--- Start of PAGE ---

Understanding Amazon’s Key Ad Metrics: ROAS, ACoS & TACoS

Elise Jackson

Post details

  • AUTHOR: Elise Jackson
  • CATEGORY: Amazon Advertising
  • DATE: 04/03/2022

You’ve set up your Amazon PPC Campaigns – great! But what about analysing and reporting, do you know which are the key Amazon advertising metrics that you should be paying particular attention to? 

Amazon has, like other advertising platforms, metrics for measuring how your campaign is performing, and while most metrics are important, there are some key performance indicators to take into account – ACOS, TACOS, and ROAS metrics. 

What are they and why are they useful? Let’s dive into that now. 

What is the difference between ROAS, ACoS, TACoS?

Simply put:

ROAS = Return on ad spend, how much you receive for every £ of ad budget you spend

ACoS = Ratio of ad spend to ad revenue in % term

TACoS = total advertising cost of sale, whereby we measure the advertising spend relative to the total revenue generated

 

What is ACOS?

Amazon ACoS means ‘Advertising Cost of Sale’ and shows how much money you spend on advertising versus sales you receive for a product.

It’s essential to your Amazon PPC Advertising and is a key metric in determining the profitability of your ad campaigns.

Which metric you choose always depends on what goals you set for your PPC campaigns. 

However, If you want detailed information on how your ad campaigns are performing, and to track how much money that ad spend has generated then ACOS can help you get that specific data.

 

How to calculate your ACoS

To calculate your ACOS you need to know both of these:

  1. Advertising Spend (total cost) which is the amount you’ve spent on advertisements during a certain time period.

--- End of PAGE ---
--- Start of DATASET RECORDS ---

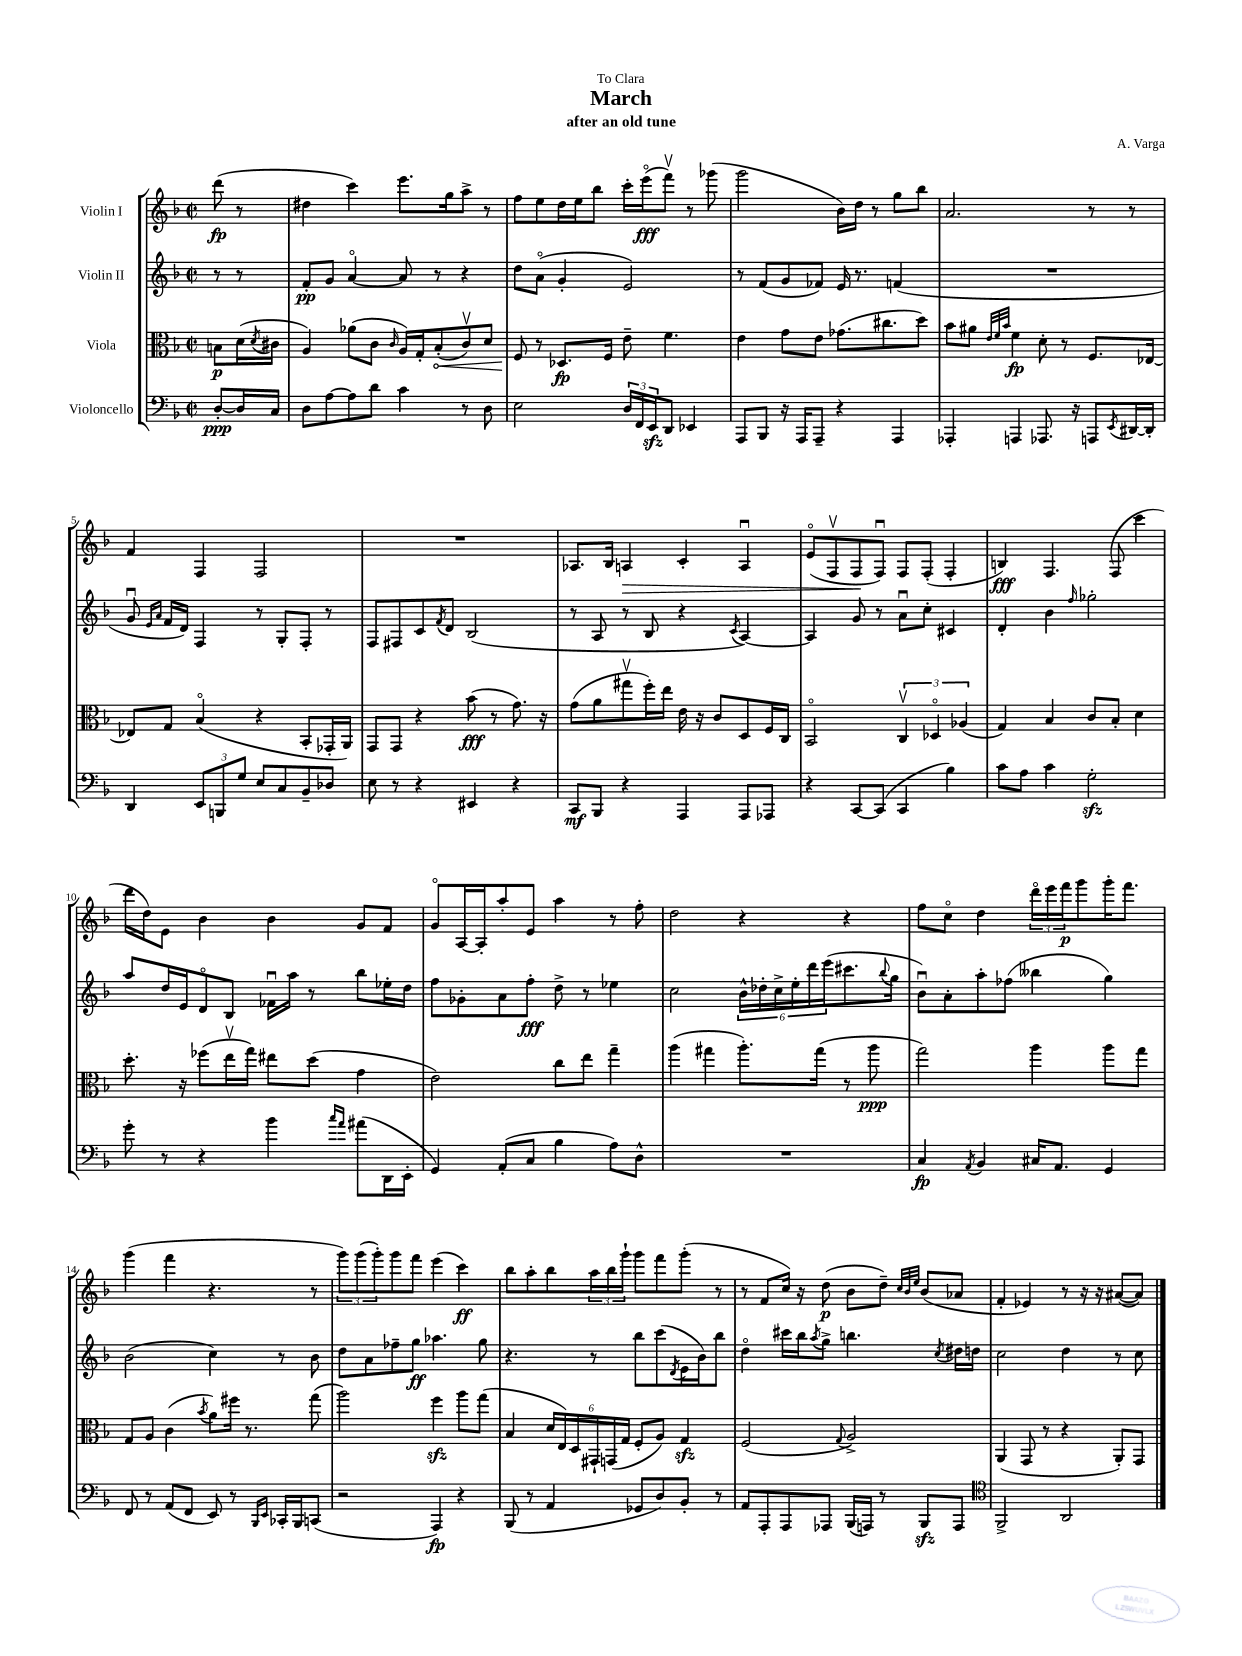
\header { title = "March" composer = "A. Varga" subtitle = "after an old tune" dedication = "To Clara" }
<<
\new StaffGroup <<
\new Staff = "s0" \with { instrumentName = "Violin I" } {
    \clef treble \key f \major \defaultTimeSignature \time 2/2 \partial 4
    d'''8\fp( r8 |
    dis''4 c'''4) e'''8. g''16 a''8-> r8 |
    f''8 e''8 d''16 e''16 bes''8 c'''16-. e'''16\flageolet\fff( f'''8\upbow) r8 ges'''8( |
    g'''2 bes'16) d''16 r8 g''8 bes''8 |
    a'2. r8 r8 |
    f'4 f4 f2 |
    R1 |
    aes8. bes16 a4\> c'4-. a4\downbow |
    e'8\flageolet( f8\upbow f8\! f8\downbow) f8 f8-.( f4-. |
    b4\fff) f4. f8( c'''4 |
    d'''16 d''16) e'8 bes'4 bes'4 g'8 f'8 |
    g'8\flageolet a16~ a16-. a''8-. e'8 a''4 r8 f''8-. |
    d''2 r4 r4 |
    f''8 c''8\flageolet d''4 \tuplet 3/2 { d'''16\flageolet e'''16 f'''16\p } g'''8 g'''16-. f'''8. |
    g'''4( f'''4 r4. r8 |
    \tuplet 3/2 { g'''8) g'''8( g'''8-.) } g'''8 f'''8 e'''4( c'''4\ff) |
    bes''8 a''8-. bes''8 \tuplet 3/2 { a''16 bes''16 g'''16-! } g'''8 f'''8 g'''8-.( r8 |
    r8 f'8 c''16) r16 d''8\p( bes'8 d''8--) \grace { c''32 bes'32 e''32 } bes'8( aes'8 |
    f'4-. ees'4) r8 r16 r16 ais'8~( ais'8) \bar "|." |
}
\new Staff = "s1" \with { instrumentName = "Violin II" } {
    \clef treble \key f \major \defaultTimeSignature \time 2/2 \partial 4
    r8 r8 |
    f'8-.\pp g'8 a'4~\flageolet a'8 r8 r4 |
    d''8 a'8\flageolet( g'4-. e'2) |
    r8 f'8( g'8 fes'8) e'16 r8. f'4( |
    R1 |
    g'8\downbow \grace { e'16 a'16 } f'16 d'16) f4 r8 g8-. f8-. r8 |
    f8 fis8 c'8 \acciaccatura { f'8 } d'8 bes2( |
    r8 a8 r8 bes8 r4 \acciaccatura { c'8 } a4~) |
    a4 g'8 r8 a'8\downbow c''8-. cis'4 |
    d'4-. bes'4 \grace { f''16 } ges''2-. |
    a''8 d''16 e'16 d'8\flageolet bes8 fes'16\downbow a''16 r8 bes''8 ees''16-. d''16 |
    f''8 ges'8-. a'8 f''8-.\fff d''8-> r8 ees''4 |
    c''2 \tuplet 6/4 { bes'16-^ des''16-. c''16-> e''16-. d'''16 e'''16( } cis'''8. \appoggiatura { bes''8 } g''16 |
    bes'8\downbow) a'8-. a''8-. fes''8( beses''4 g''4) |
    bes'2( c''4) r8 bes'8 |
    d''8 a'8 fes''8-- g''8\ff aes''4. g''8 |
    r4. r8 bes''8 c'''8( \acciaccatura { d'8 } e'16 bes'16) bes''8 |
    d''4\flageolet cis'''16 bes''16 \acciaccatura { a''8 } g''8-> b''4. \acciaccatura { c''8 } dis''16 d''16 |
    c''2 d''4 r8 c''8 \bar "|." |
}
\new Staff = "s2" \with { instrumentName = "Viola" } {
    \clef alto \key f \major \defaultTimeSignature \time 2/2 \partial 4
    b8\p d'16( \acciaccatura { d'8 } cis'16 |
    a4) aes'8( c'8 \grace { c'16 } a16) g16-. \once \override Hairpin.circled-tip = ##t bes8-.\<( c'8\upbow) d'8 |
    f8\! r8 des8.\fp f16 e'8-- f'4. |
    e'4 g'8 e'8 ges'8.( cis''8. d''8) |
    bes'8 ais'8 \grace { e'32 f'32 bes'32 } f'4\fp d'8-. r8 f8. ees16~ |
    ees8 g8 bes4\flageolet( r4 bes,8-. ges,16-. a,16) |
    g,8 g,8 r4 bes'8\fff( r8 g'8.) r16 |
    g'8( a'8 gis''8\upbow f''16-.) e''16 e'16 r16 c'8 d8 f16 c16 |
    bes,2\flageolet \tuplet 3/2 { c4\upbow des4\flageolet aes4( } |
    g4) bes4 c'8 bes8-. d'4 |
    d''8.-. r16 fes''8( e''16\upbow g''16) eis''8 d''8( g'4 |
    e'2) c''8 e''8 g''4-- |
    a''4( gis''4 a''8.-.) gis''16( r8 a''8\ppp |
    g''2) a''4 a''8 g''8 |
    g8 a8 c'4( \acciaccatura { bes'8 } a'8) fis''16 r8. g''8( |
    a''2) f''4\sfz a''8 g''8( |
    bes4 \tuplet 6/4 { d'16 e16) d16 gis,16-! g,16( g16 } f8-. a8) g4\sfz |
    f2( \appoggiatura { g8 } a2->) |
    a,4( g,8 r8 r4 a,8-.) g,8 \bar "|." |
}
\new Staff = "s3" \with { instrumentName = "Violoncello" } {
    \clef bass \key f \major \defaultTimeSignature \time 2/2 \partial 4
    d8~-.\ppp d16 c16 |
    d8 a8~ a8 d'8 c'4 r8 d8 |
    e2 \tuplet 3/2 { d16 f,16 e,16\sfz } d,8 ees,4 |
    a,,8 bes,,8 r16 a,,16 a,,8-- r4 a,,4 |
    aes,,4-. a,,4 aes,,8. r16 a,,8 \acciaccatura { e,8 } dis,16~ dis,16-. |
    d,4 \tuplet 3/2 { e,8 b,,8 g8 } e8 c8 bes,8-- des8 |
    e8 r8 r4 eis,4 r4 |
    c,8\mf bes,,8 r4 a,,4 a,,8 aes,,8 |
    r4 c,8~ c,8( c,4 bes4) |
    c'8 a8 c'4 g2-.\sfz |
    g'8-. r8 r4 bes'4 \grace { c''16 a'16 } ais'8( d,16 e,16-. |
    g,4) a,8-.( c8 bes4 a8) d8-^ |
    R1 |
    c4\fp \acciaccatura { a,8 } bes,4 cis16 a,8. g,4 |
    f,8 r8 a,8( f,8 e,8) r8 \grace { bes,,16 e,16 } ces,16-. bes,,16 c,8( |
    r2 a,,4\fp) r4 |
    bes,,8( r8 a,4 ges,8 d8) bes,8-. r8 |
    a,8 a,,8-. a,,8 aes,,8 bes,,16( a,,16) r8 bes,,8\sfz a,,8 |
    \clef tenor f,2-> a,2 \bar "|." |
}
>>
>>
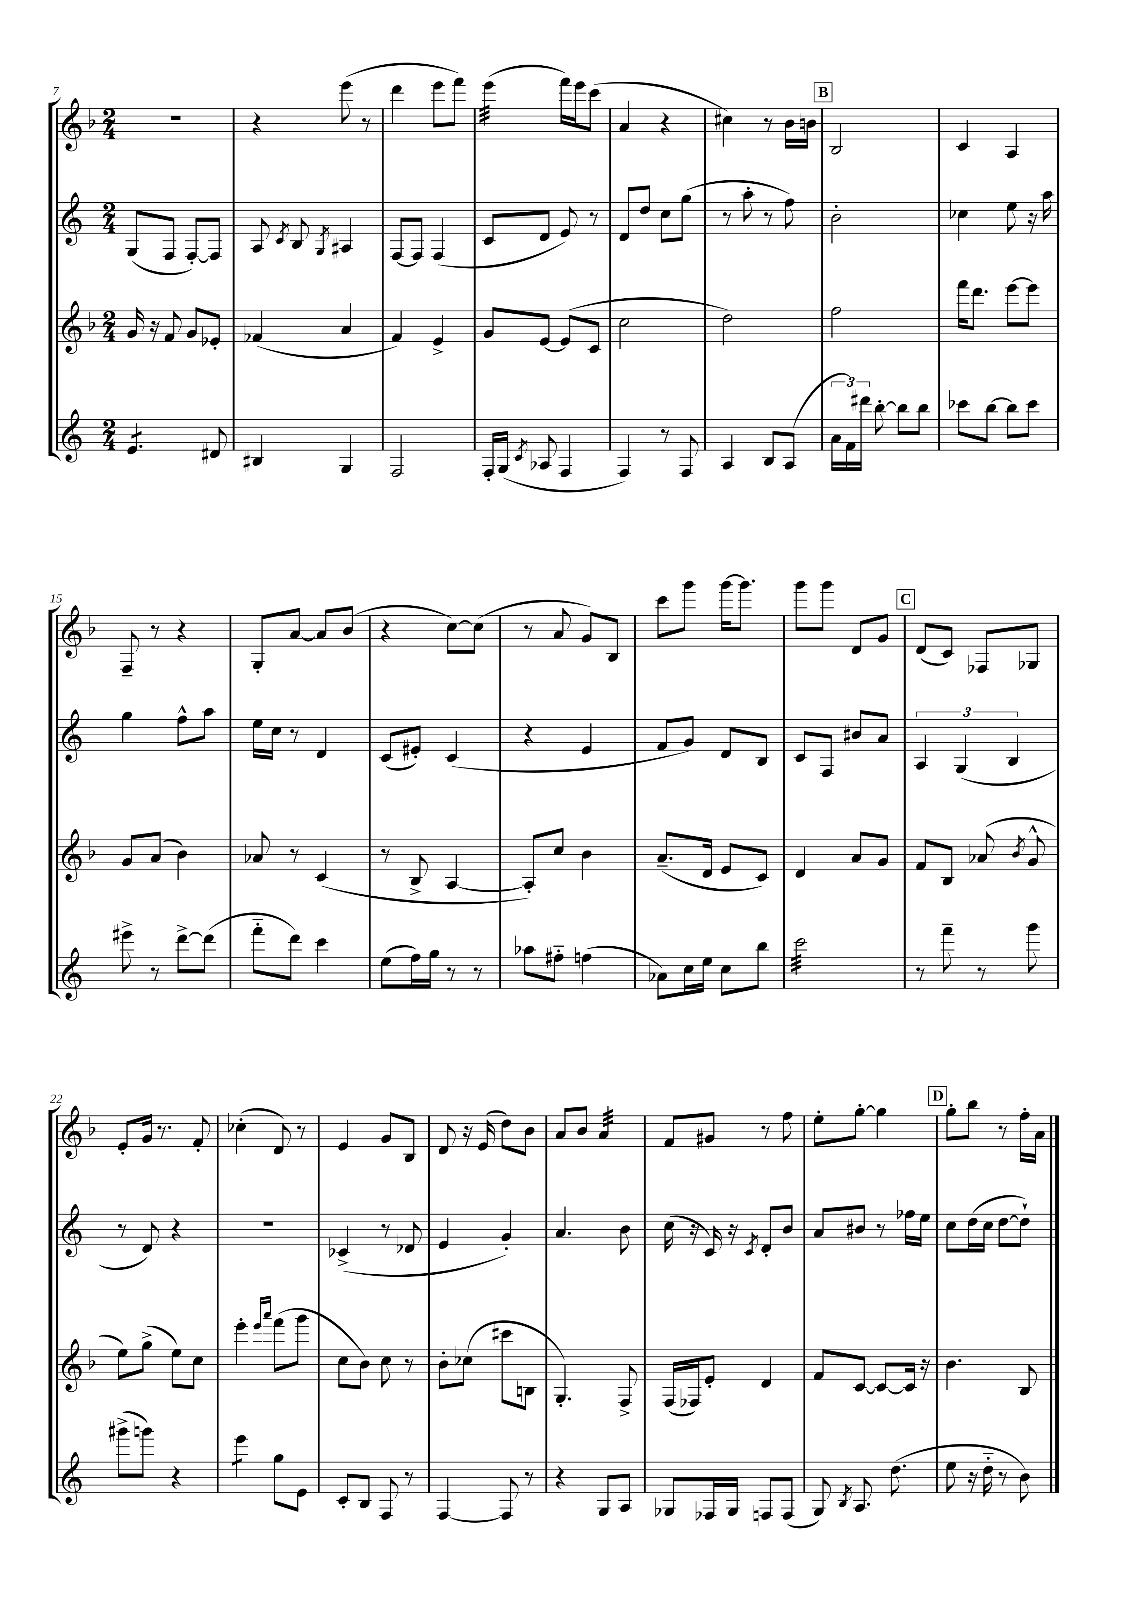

--- End of DATASET RECORDS ---

» **LIST OF TASKS**
A – Shorten the paragraph in the Amazon ad metrics post that begins "Amazon has, like other advertising platforms" into one brief sentence that keeps its main facts.
B – According to the Amazon ad metrics post, what does the abbreviation ACoS stand for?
C – Copy word for word the passage in the Amazon ad metrics post from "However, If you" up to and including "that specific data.".
Answer from the Amazon ad metrics post alone, not the data.

» **SOLUTIONS TO THE PROBLEMS**
A – Like other ad platforms, Amazon has metrics for measuring campaign performance, and while most matter, the key indicators are ACOS, TACOS and ROAS.

B – Advertising Cost of Sale.

C –
However, If you want detailed information on how your ad campaigns are performing, and to track how much money that ad spend has generated then ACOS can help you get that specific data.